Bandung – jmpdnews.com
Persidangan kasus dugaan korupsi proyek di lingkungan Pemerintah Kabupaten Bekasi membuka tabir yang lebih besar dari sekadar praktik suap. Fakta persidangan mengarah pada dugaan kuat adanya kartel proyek yang selama ini mengendalikan proses pengadaan barang dan jasa secara sistematis.
Terungkapnya sedikitnya 7 perusahaan dengan direktur “bodong” menjadi indikasi bahwa mekanisme tender tidak berjalan sebagaimana mestinya. Perusahaan-perusahaan tersebut diduga hanya dijadikan alat administratif untuk memenuhi syarat lelang, sementara kendali sesungguhnya berada di tangan pihak tertentu.
Skema ini menguatkan dugaan bahwa proses pengadaan telah dikondisikan sejak awal. Mulai dari tahap perencanaan anggaran, penyusunan spesifikasi teknis, hingga penentuan pemenang tender—semuanya diduga berada dalam satu kendali jaringan yang sama.
Alih-alih menjadi ruang kompetisi yang sehat, tender proyek justru berubah menjadi formalitas untuk mengesahkan pemenang yang telah ditentukan sebelumnya.
Lebih jauh, pola ini juga diperkuat dengan dugaan adanya praktik pinjam nama direktur, di mana individu yang tercatat secara administratif tidak memiliki kendali nyata atas perusahaan. Dalam praktik kartel, modus ini kerap digunakan untuk menciptakan kesan persaingan, padahal seluruh peserta tender berada dalam satu kendali.

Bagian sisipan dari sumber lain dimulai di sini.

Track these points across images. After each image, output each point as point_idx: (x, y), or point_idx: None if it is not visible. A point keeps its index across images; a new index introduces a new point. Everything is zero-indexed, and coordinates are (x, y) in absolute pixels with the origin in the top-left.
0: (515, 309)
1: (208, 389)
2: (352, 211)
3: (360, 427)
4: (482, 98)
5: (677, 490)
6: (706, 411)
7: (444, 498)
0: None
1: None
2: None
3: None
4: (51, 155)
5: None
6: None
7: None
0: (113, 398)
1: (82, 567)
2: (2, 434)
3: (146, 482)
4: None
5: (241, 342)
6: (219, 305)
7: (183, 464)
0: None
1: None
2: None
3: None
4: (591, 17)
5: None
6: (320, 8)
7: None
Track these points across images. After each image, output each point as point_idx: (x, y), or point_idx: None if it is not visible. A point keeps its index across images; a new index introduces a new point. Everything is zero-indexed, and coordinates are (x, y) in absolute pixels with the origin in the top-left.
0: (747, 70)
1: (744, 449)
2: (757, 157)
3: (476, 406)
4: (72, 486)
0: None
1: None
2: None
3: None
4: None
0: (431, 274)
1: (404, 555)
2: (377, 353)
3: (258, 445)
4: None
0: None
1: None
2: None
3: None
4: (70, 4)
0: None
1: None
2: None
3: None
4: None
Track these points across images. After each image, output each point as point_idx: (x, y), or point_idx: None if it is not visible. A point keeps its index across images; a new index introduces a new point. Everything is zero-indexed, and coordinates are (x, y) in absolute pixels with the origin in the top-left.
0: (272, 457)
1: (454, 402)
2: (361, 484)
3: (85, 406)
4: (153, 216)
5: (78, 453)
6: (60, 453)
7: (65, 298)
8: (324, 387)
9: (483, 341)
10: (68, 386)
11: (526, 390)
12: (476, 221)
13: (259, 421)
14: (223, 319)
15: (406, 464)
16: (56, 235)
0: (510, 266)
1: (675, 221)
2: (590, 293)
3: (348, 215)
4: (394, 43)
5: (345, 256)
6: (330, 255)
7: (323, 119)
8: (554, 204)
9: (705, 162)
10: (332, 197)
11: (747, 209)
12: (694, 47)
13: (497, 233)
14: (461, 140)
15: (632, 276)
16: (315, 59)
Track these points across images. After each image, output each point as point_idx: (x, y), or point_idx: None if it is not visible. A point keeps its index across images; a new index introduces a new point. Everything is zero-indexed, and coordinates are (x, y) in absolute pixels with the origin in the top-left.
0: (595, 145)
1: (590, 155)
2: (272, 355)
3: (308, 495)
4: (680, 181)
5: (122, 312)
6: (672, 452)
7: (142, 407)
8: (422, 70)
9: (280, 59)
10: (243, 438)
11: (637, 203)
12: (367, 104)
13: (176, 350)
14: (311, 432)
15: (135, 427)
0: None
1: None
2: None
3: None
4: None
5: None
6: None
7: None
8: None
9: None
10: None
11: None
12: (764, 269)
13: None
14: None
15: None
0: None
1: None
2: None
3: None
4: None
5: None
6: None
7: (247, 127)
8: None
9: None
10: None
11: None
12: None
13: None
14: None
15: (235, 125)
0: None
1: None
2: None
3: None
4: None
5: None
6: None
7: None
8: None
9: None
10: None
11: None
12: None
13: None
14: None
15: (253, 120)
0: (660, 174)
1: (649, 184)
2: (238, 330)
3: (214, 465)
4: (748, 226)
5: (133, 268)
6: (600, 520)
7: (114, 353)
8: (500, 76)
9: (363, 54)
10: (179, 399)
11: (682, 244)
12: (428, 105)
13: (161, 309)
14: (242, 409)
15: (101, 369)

Dampaknya tidak hanya merugikan keuangan negara, tetapi juga menghancurkan ekosistem usaha yang sehat. Pelaku usaha yang kompeten dan jujur tersingkir, sementara proyek-proyek strategis berpotensi dikerjakan tanpa standar kualitas yang semestinya.
Jika dibiarkan, praktik ini akan terus melahirkan lingkaran korupsi yang berulang dan semakin sulit diputus.
Sikap Kritis LBH Arjuna
Direktur LBH Arjuna, Zuli Zulkipli, S.H., menegaskan bahwa fakta persidangan ini harus menjadi pintu masuk untuk membongkar aktor intelektual di balik praktik kartel proyek.
“Ini bukan lagi sekadar kasus suap, tetapi indikasi kuat adanya kejahatan terstruktur dalam sistem pengadaan. Negara tidak boleh kalah oleh jaringan kartel yang mempermainkan tender demi kepentingan segelintir orang.”
Ia juga mendesak aparat penegak hukum untuk tidak berhenti pada pelaku teknis di lapangan.
“Penegakan hukum harus berani menelusuri siapa pengendali sebenarnya. Jangan sampai yang diproses hanya ‘pemain kecil’, sementara aktor utama yang merancang dan mengendalikan skema ini justru lolos dari jerat hukum.”
LBH Arjuna menilai, pengungkapan kasus ini harus menjadi momentum untuk melakukan evaluasi menyeluruh terhadap sistem pengadaan barang dan jasa, agar tidak lagi mudah disusupi praktik kartel yang merugikan negara dan masyarakat luas.